The nation has severe education reform fatigue. The crisis in K-12 schools is about the only subject under the sun that Hillary Clinton and Donald Trump haven't fought over.
The public and policymakers are worn out and disillusioned by decades of reforms — national, state and local — that have had modest impact at best. Most tragically, low-income and minority students remain at rock-bottom academic levels.
There's no quick cure, of course, for this malaise. But there is a relatively simple opportunity for a momentous breakthrough. As captured in the headline on a recent commentary by a Bloomberg View columnist: "Want to fix education? Just give a kid a tutor."
While not a cure-all, the case for placing tutoring at the top of the K-12 reform agenda is persuasive and practical. Tutoring — from one-on-one to about three or four students per tutor — is arguably more research-proven than any other intervention for low-performing students. And a variety of successful models provide a unique foundation for large-scale expansion and impact.
Tutoring is largely immune from the great plague of school reform: the difficulty in replicating promising programs because of their complicated and moving parts. Tutoring is straightforward, and the pool of tutors — teachers inside and outside of school systems, including retired teachers — is wide and deep. Private tutoring for private school students is a flourishing industry.
But if it's so do-able, why hasn't it been done more in public schools? First and foremost: money. While it requires an initial investment, intensive tutoring for struggling readers can save lots of money in the mid- to long-run, however. Students who fall behind early almost never catch up. So tutoring can prevent or mitigate behavior problems and drop-outs, while also preventing many students from being dumped into expensive (and ineffective) special education classes.
And once implemented, we can begin gathering data on which models and practices work most cost-effectively to hone the program based on the best tutor-student ratio, meeting frequency, research-based instructional programs, training and alignment with the school curriculum. We may find that non-teachers, including para-professionals and volunteers, are effective tutors that could cost school systems less.

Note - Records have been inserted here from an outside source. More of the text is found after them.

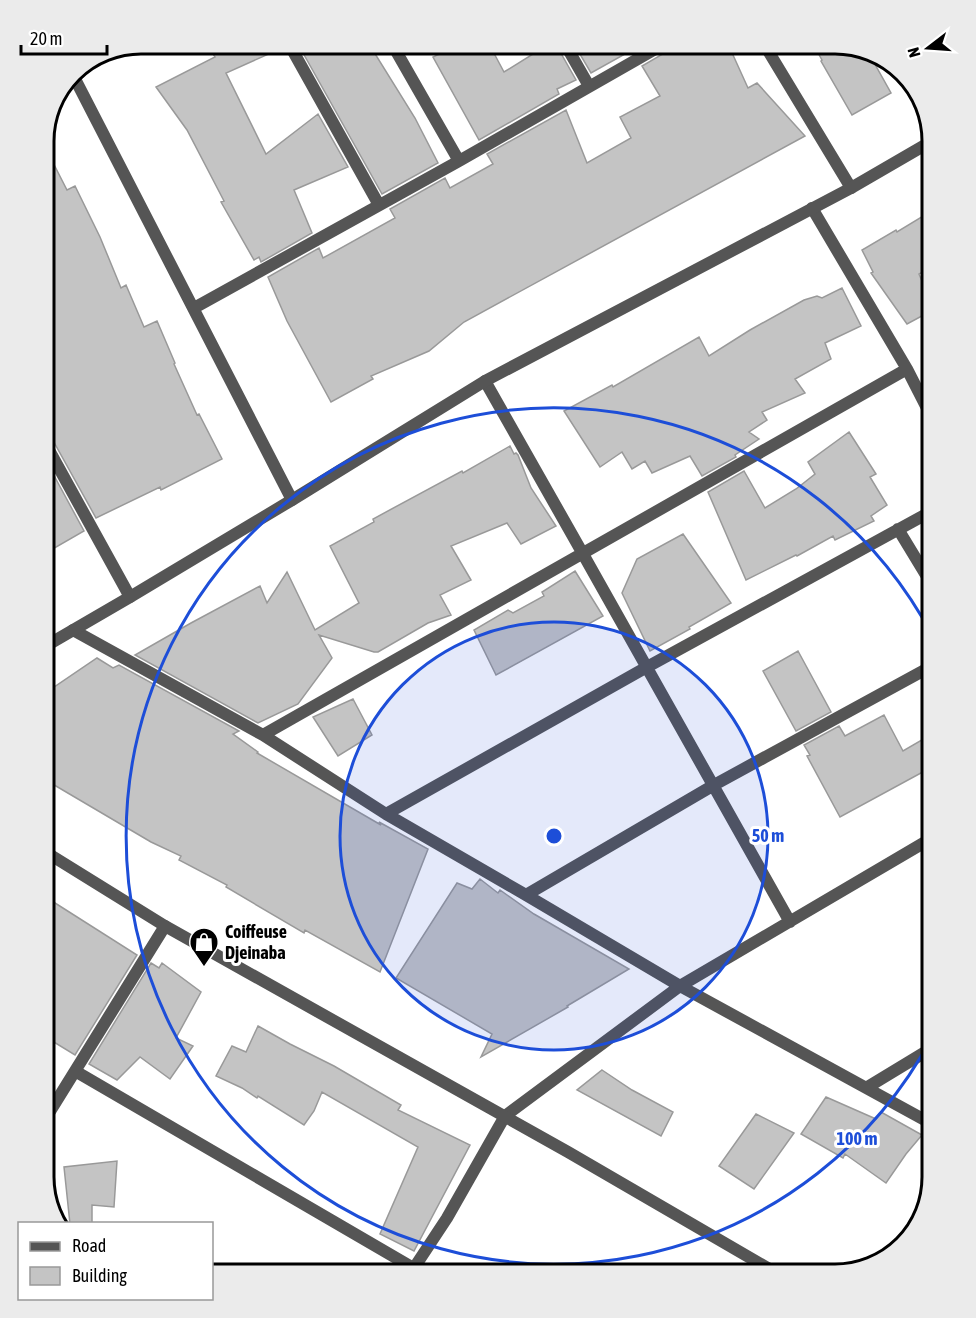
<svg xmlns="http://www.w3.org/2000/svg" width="976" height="1318" font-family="'Asap Condensed',sans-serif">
<rect width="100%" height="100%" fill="#fff"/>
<!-- building -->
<path fill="#c4c4c4" stroke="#999" stroke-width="1.5" d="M 207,44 L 281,44 L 282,48 L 226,73 L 266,154 L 318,114 L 348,167 L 294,190 L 312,233 L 261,262 L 259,257 L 254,260 L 221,202 L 224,201 L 187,130 L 156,87 L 215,57 Z
M 298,44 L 369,44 L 415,118 L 438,163 L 382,194 Z
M 460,44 L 489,44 L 504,72 L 549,44 L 557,44 L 558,48 L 576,80 L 557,89 L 559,94 L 479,140 L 433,57 Z
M 574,44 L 648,44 L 633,52 L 632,50 L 591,73 Z
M 672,44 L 728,44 L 748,88 L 757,83 L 805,136 L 464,322 L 429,351 L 371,376 L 373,379 L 331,402 L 287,321 L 268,277 L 319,248 L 323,258 L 395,218 L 390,209 L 445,178 L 450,188 L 493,164 L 487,154 L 566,110 L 587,163 L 631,138 L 620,117 L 660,96 L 642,66 L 668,51 L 671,48 Z
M 813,44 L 841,44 L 868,52 L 891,93 L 852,115 L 821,61 L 822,60 Z
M 44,145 L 67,190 L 75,186 L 100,237 L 121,288 L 126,285 L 144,327 L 157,321 L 175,363 L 174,364 L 197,415 L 199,414 L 222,459 L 161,490 L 160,487 L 96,518 L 51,437 L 48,434 L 44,433 Z
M 933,210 L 933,266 L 919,274 L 933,306 L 933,310 L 907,324 L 871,273 L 873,272 L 862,250 L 896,230 L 897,232 Z
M 842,288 L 861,326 L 825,343 L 831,359 L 795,379 L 805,393 L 762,412 L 767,420 L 749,432 L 759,439 L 735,455 L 736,457 L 702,476 L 690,456 L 652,473 L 645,461 L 632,469 L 622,452 L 600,467 L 564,411 L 612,385 L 613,387 L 699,337 L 709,356 L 750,330 L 804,300 L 817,296 L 822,298 Z
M 849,432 L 876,474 L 870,477 L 887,505 L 871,516 L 874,521 L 835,540 L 833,536 L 797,556 L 796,555 L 746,580 L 708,492 L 744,471 L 765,508 L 796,489 L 815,474 L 808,462 Z
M 510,446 L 514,454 L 516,453 L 518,455 L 531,488 L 556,526 L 521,544 L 507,523 L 451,546 L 471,580 L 440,595 L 451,615 L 428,623 L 378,652 L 374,652 L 319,635 L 332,658 L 298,704 L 258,723 L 135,655 L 191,623 L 260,586 L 267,603 L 287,572 L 315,630 L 359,603 L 330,546 L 374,522 L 373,519 L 462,471 L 463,473 Z
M 44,457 L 84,531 L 51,550 L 44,538 Z
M 683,534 L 731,603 L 689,627 L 690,629 L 650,651 L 622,593 L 637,559 Z
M 575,571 L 603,616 L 496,675 L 474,630 L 508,610 L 513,613 L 544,596 L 542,592 Z
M 798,651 L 831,712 L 796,731 L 763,671 Z
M 97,658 L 113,668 L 119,665 L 239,731 L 233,734 L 258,752 L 257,753 L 381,825 L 379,822 L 428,849 L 380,972 L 305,930 L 304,933 L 226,887 L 227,885 L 179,860 L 181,856 L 151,842 L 44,779 L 44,694 Z
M 353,699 L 372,735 L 338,756 L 313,717 Z
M 884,715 L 903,751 L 932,734 L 932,767 L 840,817 L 807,756 L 810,755 L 804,745 L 839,726 L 845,736 Z
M 480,879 L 498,893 L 500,890 L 534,914 L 629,969 L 567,1006 L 568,1007 L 481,1057 L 492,1034 L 396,978 L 457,883 L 472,889 Z
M 44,896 L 137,955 L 75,1055 L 44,1036 L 44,955 L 54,938 L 44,931 Z
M 151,963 L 159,968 L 162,963 L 201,992 L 176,1038 L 193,1046 L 170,1079 L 140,1057 L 117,1080 L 89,1064 Z
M 258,1026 L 290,1044 L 334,1066 L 401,1105 L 398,1110 L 470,1145 L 414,1251 L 380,1234 L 418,1147 L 322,1092 L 314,1111 L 304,1125 L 258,1096 L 257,1098 L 242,1088 L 216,1076 L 232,1046 L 246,1052 Z
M 602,1070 L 632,1090 L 673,1112 L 661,1136 L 577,1090 Z
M 826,1097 L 876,1119 L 881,1112 L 922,1135 L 906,1154 L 886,1183 L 845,1154 L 843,1158 L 801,1134 Z
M 756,1114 L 794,1133 L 754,1189 L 719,1166 Z
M 117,1161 L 114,1207 L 92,1205 L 92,1224 L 70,1224 L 64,1167 Z"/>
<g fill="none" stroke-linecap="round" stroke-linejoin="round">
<!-- minor -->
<path stroke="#555" stroke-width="12" d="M 289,44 L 379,205
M 392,44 L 459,161
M 565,44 L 589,86
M 764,44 L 851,188
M 73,75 L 292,500
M 812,208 L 907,369 L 932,418
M 194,308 L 459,161 L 664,44
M 485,381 L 583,554 L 790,922
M 44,441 L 130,597
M 898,529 L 932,585
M 73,630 L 263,735 L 386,814 L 526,895 L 680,986 L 932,1124
M 263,735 L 907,369
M 386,814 L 647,667 L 932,511
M 526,895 L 714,785 L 932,666
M 75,1071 L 415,1269
M 866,1088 L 932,1048
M 44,1121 L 165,926
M 410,1274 L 447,1218 L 505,1116 L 680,986 L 932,838"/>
<!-- tertiary -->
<path stroke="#555" stroke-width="12" d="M 44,647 L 130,597 L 292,500 L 485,381 L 851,188 L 932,141
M 44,851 L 165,926 L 568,1152 L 778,1274"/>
</g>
<!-- distance rings -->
<circle cx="554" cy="836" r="214" fill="#1d4ed8" fill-opacity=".12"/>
<g fill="none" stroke="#1d4ed8" stroke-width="3">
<circle cx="554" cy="836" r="214"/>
<path d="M932 1037A428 428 0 1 1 932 635"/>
</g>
<!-- icons -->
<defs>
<g id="shop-pin" transform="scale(1.5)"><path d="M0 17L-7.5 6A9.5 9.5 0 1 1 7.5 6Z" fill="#000" stroke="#fff"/><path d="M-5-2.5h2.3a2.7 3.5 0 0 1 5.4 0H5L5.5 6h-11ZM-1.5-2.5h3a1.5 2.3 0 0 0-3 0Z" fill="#fff"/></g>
</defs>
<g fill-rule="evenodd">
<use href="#shop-pin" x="204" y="942"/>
</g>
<g text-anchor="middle" stroke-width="6" stroke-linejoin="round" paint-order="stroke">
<!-- poi labels -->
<g font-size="18" font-weight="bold" fill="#000" stroke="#fff" text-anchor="start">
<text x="225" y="938">Coiffeuse<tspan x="225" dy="21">Djeinaba</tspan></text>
</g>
</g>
<!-- crop -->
<path d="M0 0H976V1318H0ZM141 54H835A87 87 0 0 1 922 141V1177A87 87 0 0 1 835 1264H141A87 87 0 0 1 54 1177V141A87 87 0 0 1 141 54Z" fill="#ebebeb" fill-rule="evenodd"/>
<path fill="none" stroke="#000" stroke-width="3" d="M141 54H835A87 87 0 0 1 922 141V1177A87 87 0 0 1 835 1264H141A87 87 0 0 1 54 1177V141A87 87 0 0 1 141 54Z"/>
<circle cx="554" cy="836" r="9" fill="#1d4ed8" stroke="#fff" stroke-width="3"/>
<g font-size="18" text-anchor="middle" font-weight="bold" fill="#1d4ed8" stroke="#fff" stroke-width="6" stroke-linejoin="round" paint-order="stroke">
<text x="768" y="842">50 m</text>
<text x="857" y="1145">100 m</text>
</g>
<!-- legend -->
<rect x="18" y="1222" width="195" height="78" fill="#ffffff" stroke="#999999" stroke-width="1.5"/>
<rect x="30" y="1242" width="30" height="9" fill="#555555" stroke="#999999" stroke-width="1.5"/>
<text x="72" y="1252" font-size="18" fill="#000000">Road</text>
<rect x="30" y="1267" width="30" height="18" fill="#c4c4c4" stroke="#999999" stroke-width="1.5"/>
<text x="72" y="1282" font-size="18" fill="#000000">Building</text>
<!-- north arrow -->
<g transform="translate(928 48) rotate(253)" stroke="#ffffff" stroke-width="4.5" paint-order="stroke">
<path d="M0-4.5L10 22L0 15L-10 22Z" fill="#000000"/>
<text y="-9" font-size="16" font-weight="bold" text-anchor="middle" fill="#000000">N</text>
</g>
<!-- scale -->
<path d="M21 45v9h86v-9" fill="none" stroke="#000000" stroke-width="3"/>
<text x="30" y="45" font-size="18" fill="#000000" stroke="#ffffff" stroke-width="4.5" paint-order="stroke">20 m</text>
</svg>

Still, in the short run, tutors will be costly and, at large scale, beyond the current funding of beleaguered school systems like Baltimore City's. Yet lack of ample funds is a poor excuse for inaction. Lack of management leadership is also a major impediment: A well-funded federal initiative to promote tutoring a few years ago flopped because best practices and accountability were ignored.
City schools illustrate the potential for large-scale, well-managed tutoring. There are "small group" instructional activities in most schools. Yet they are piecemeal, and the teacher-to-student ratio is far too large for success. On the other hand, some exemplary pilot programs are incubating. The Abell Foundation has led the way with support for several programs that show encouraging results. And city schools have invested in expansion of two nationally-based models.
Still, a coherent plan to move tutoring to scale is missing. The paramount priority should be tutoring that is an integral part of an early identification and intervention framework for all struggling learners in the elementary grades. Creating such a structure is on the radar of new city schools CEO Sonja Santelises, but to mount a large-scale effort, she is going to need more capacity than is now at hand.
I have proposed a non-profit corporation — jointly governed by the school system and private partners — that could spearhead a comprehensive single-focus tutoring initiative. It could be an ideal partnership venture with the local foundation community.
The basic tasks of the corporation would be: surveys of national best practices and current tutoring programs in city schools; an incremental plan for system-wide implementation, including "response to intervention" and pilot projects; training and ongoing research and development.
Funding can increase slowly through a laser-like focus on tutoring as the highest budget priority. In a couple of years, more state funds should become available. A consultant report for the Maryland Commission on Innovation and Excellence in Education, charged to study state funding, puts tutoring, in effect, at the top of the list of evidence-based interventions for struggling learners.
Its research should be a requisite tutorial for policymakers and educators.